La Berenson venne giudicata da un tribunale militare, in pieno stile fujimorista: un giudice dall’identità protetta, incappucciato e dalla voce distorta da un apparato elettronico la condannò all’ergastolo, da scontare nel durissimo carcere di Yanamayo, situato sulle Ande, a 3650 metri, nella regione di Puno. La denuncia di Amnesty International –che la considerava un prigioniero politico- e l’intervento diretto del Centro Carter per i diritti umani le valsero un nuovo processo, questa volta civile: il tribunale, che si riunì nel 2001, la giudicò nuovamente colpevole per terrorismo e le rifilò venti anni (http://www.freelori.org/). Dalla prigione, la Berenson ha sempre negato ogni attività violenta, riconducendo la sua appartenenza all’Mrta (smantellato nell’aprile 1997 con l’uccisione dei suoi principali leader nella presa dell’ambasciata giapponese) al conseguimento di un ideale di giustizia sociale, un obbligo morale verso chi è sfruttato.
Nata nel 1969 a New York, laureata al Mit, la Berenson iniziò la sua avventura latinoamericana nel Salvador della guerra civile. Da volontaria del Cispes, un’organizzazione di solidarietà che aiutava i civili salvadoregni coinvolti nel conflitto, divenne la segretaria particolare di Leonel González, uno dei leader del Frente Farabundo Martí. Una volta raggiunta la pace nel paese centroamericano, la Berenson decise di trasferirsi in Perù, dove si arruolò presto nelle fila dell’Mrta, grazie all’amicizia con Nancy Gilvonia, moglie di Nestor Cerpa, numero uno del movimento. Secondo il procuratore Julio Galindo, gli anni della prigionia non ne hanno mitigato il furore rivoluzionario: lui la dipinge come una fredda calcolatrice anche quando, nell’intervista per la libertà condizionale, indicava nei suoi doveri di madre i suoi nuovi obiettivi nella vita. La Berenson si è infatti sposata in carcere nel 2003 ed ha avuto un bambino, che oggi ha due anni e mezzo e che ha chiamato Salvador, in ricordo dei tempi trascorsi nel paese centroamericano.

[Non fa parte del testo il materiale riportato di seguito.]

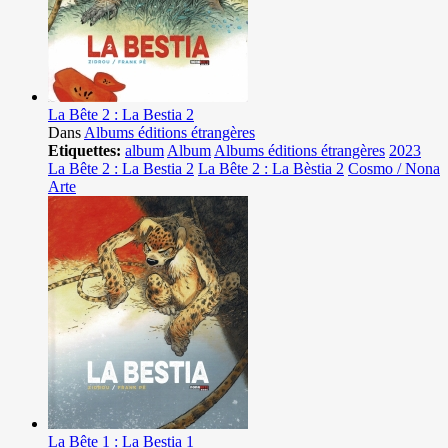
La Bête 2 : La Bestia 2
Dans
Albums éditions étrangères
Etiquettes:
album
Album
Albums éditions étrangères
2023
La Bête 2 : La Bestia 2
La Bête 2 : La Bèstia 2
Cosmo / Nona
Arte
La Bête 1 : La Bestia 1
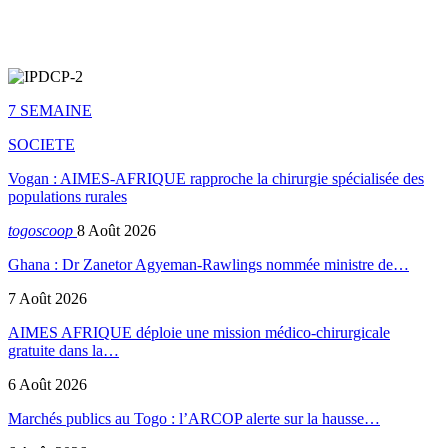
7 SEMAINE
SOCIETE
Vogan : AIMES-AFRIQUE rapproche la chirurgie spécialisée des
populations rurales
togoscoop
8 Août 2026
Ghana : Dr Zanetor Agyeman-Rawlings nommée ministre de…
7 Août 2026
AIMES AFRIQUE déploie une mission médico-chirurgicale
gratuite dans la…
6 Août 2026
Marchés publics au Togo : l’ARCOP alerte sur la hausse…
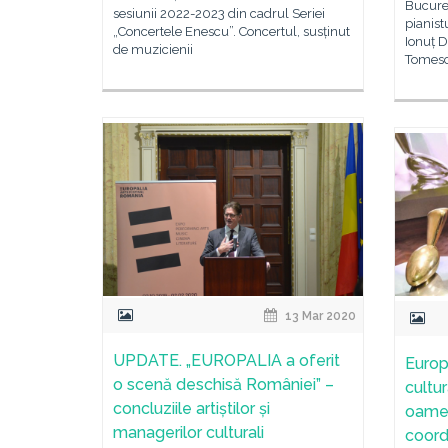
Bucureș
sesiunii 2022-2023 din cadrul Seriei
pianist
„Concertele Enescu”. Concertul, susținut
Ionuț D
de muzicienii
Tomesc
13 Mar 2020
UPDATE. „EUROPALIA a oferit
Europ
o scenă deschisă României” –
cultu
concluziile artiștilor și
oamen
managerilor culturali
coord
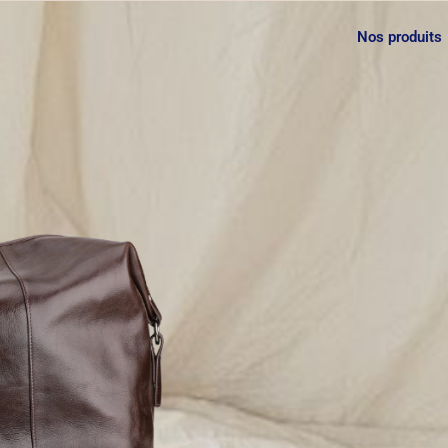
Nos produits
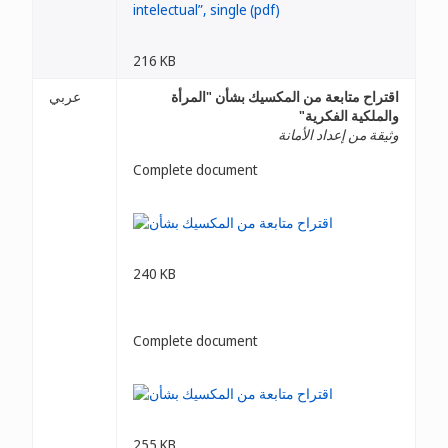
216 KB
اقتراح متابعة من المكسيك بشأن "المرأة
عربي
والملكية الفكرية"
وثيقة من إعداد الأمانة
Complete document
240 KB
Complete document
255 KB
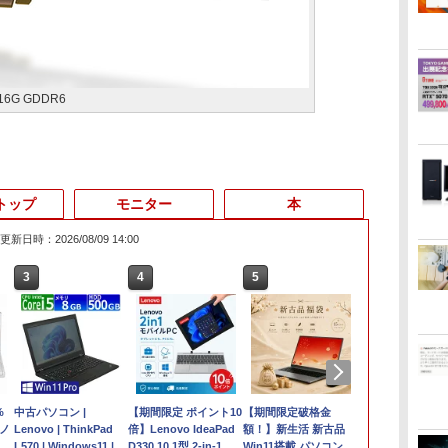
 16G GDDR6
トップ
モニター
本
更新日時：2026/08/09 14:00
3
4
5
6
%
中古パソコン |
【期間限定 ポイント10
【期間限定破格金
【2in1 タブ
ノ
Lenovo | ThinkPad
倍】Lenovo IdeaPad
額！】新生活 新古品
フル】高性能
L570 | Windows11 | ノ
D330 10.1型 2-in-1 タ
Win11搭載 パソコンノ
ARROWS Tab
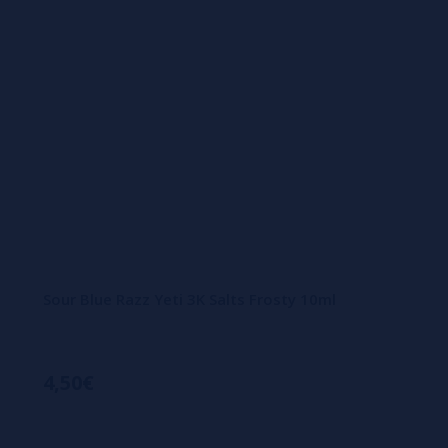
Sour Blue Razz Yeti 3K Salts Frosty 10ml
4,50€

Il suo viaggio negli Stati Uniti è stato marcato da feroci polemiche. Il governo ha infatti denunciato i tre giudici che le hanno firmato l’autorizzazione per lasciare il Perù: è molto probabile, infatti, che la Berenson una volta a New York non torni più in Sudamerica, dove l’aspetterebbero altri tre anni di regime di semilibertà prima di scontare definitivamente la sua pena.